Économie et société : Comment des choix économiques influencent-ils in fine les conditions de travail ?

D. G : C’est tout l’objet de ce livre. Des choix économiques dépendent la qualité des conditions de travail. Pourquoi intensifier le travail ? Nous sommes depuis la fin des années 70 dans l’ère des « ressources humaines ». Un travailleur produit des richesses. C’est une vraie ressource, comme le gaz ou le pétrole, en souhaitant qu’il soit plus durable. Or depuis ces années là, la part des salaires dans le produit intérieur brut à baisser de 10% au profit du capital. La première condition de travail, c’est un emploi ! Le chômage est entretenu volontairement par les libéraux du monde des affaires pour peser non seulement sur le niveau des salaires mais aussi pour contraindre les salariés d’accepter les pires conditions. Des choix économiques dépendent le travail et ensuite sa condition.

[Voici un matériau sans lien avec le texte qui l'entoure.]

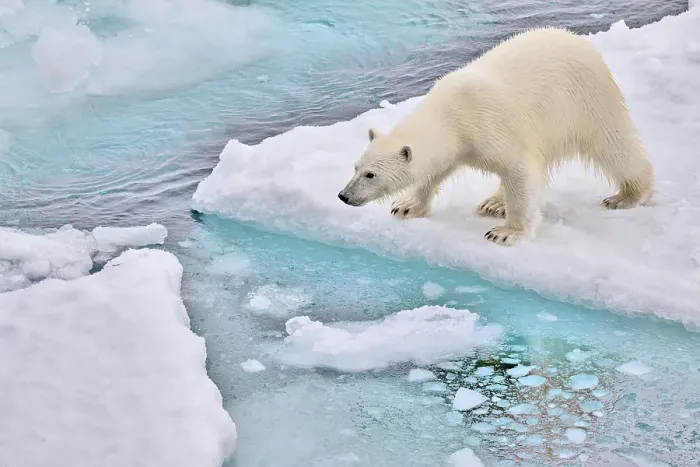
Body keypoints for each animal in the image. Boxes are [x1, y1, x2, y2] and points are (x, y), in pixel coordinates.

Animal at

Il suffit de regarder la Grèce aujourd’hui pour se rendre compte de l’influence des choix économiques sur le monde du travail. L’ouvrier, entendez celui qui participe à l’ouvrage travaillé, se laisse trop guidé par les vérités établies. La finance spéculative, que je dénomme dans mon ouvrage, la forteresse des tyrans, exige des rendements financiers toujours plus importants. Les grands groupes essorent littéralement les sous traitants, comme les patrons essorent leurs cadres qui essorent à leur tour ceux qui sont affublés du mot collaborateur.

Économie et société : Par rapport à votre titre, pensez-vous que les employés soient prisonniers ?

D. G : Les employés, les ouvriers, les cadres, les ingénieurs, tous ceux qui vivent de leur travail sont enfermés dans des raisonnements dont il devient de plus en plus difficile de s’extraire. Le « Monstre doux » de Raffaele Simone, décrit parfaitement cette nouvelle forme de domination qui « dégraderait les hommes sans les tourmenter ». Isolés, tout à leur distraction, concentrés sur leurs intérêts immédiats, incapables de s’associer pour résister, ces hommes remettent alors leur destinée à « un pouvoir immense et tutélaire qui se charge d’assurer leur jouissance (…) et ne cherche qu’à les fixer irrévocablement dans l’enfance. Il ne brise pas les volontés mais il les amollit (…), il éteint, il hébète »

Ainsi, un trop grand nombre d’employés, de cadres, d’ingénieurs, sombre dans la facilité des certitudes qui sont assénées comme des vérités incontournables et qui nuisent à l’intelligibilité. Le « tous pareils » qu’ils mettent en avant comme un bouclier qui protège de la vérité, est une façon de justifier l’inertie et d’épargner le courage nécessaire qu’il faut pour s’extraire du conformisme ambiant, pour rechercher la vérité et la dire. Il est effectivement plus facile de se répandre devant son poste de télévision que de lire un bouquin pour s’informer du monde qui nous entoure. « C’est la défaite de la pensée ou le sujet n’est pas libre, mais racorni, dévitalisé, tel un arbre privé de sève. »

« Ce qui fait la puissance des institutions financières, c’est la capacité de soumission du peuple »

C’est ainsi que tous les populismes et intégrismes deviennent possibles. Ce qui fait la puissance des institutions financières et de leurs serviteurs zélés est bien cette capacité de soumission du peuple. L’inertie du peuple conforte les tyrans. Il faut du courage à ceux qui s’opposent aux mensonges triomphants qui passent. Lorsque la conscience solidaire aura conquis la lucidité qui doit être la sienne et à hauteur des enjeux présents pour les générations futures, alors un jour, elle répondra à Monsieur Warren Buffet que la guerre des classes existe, que c’est la classe au service du plus grand nombre qui la mène et qu’elle va la gagner.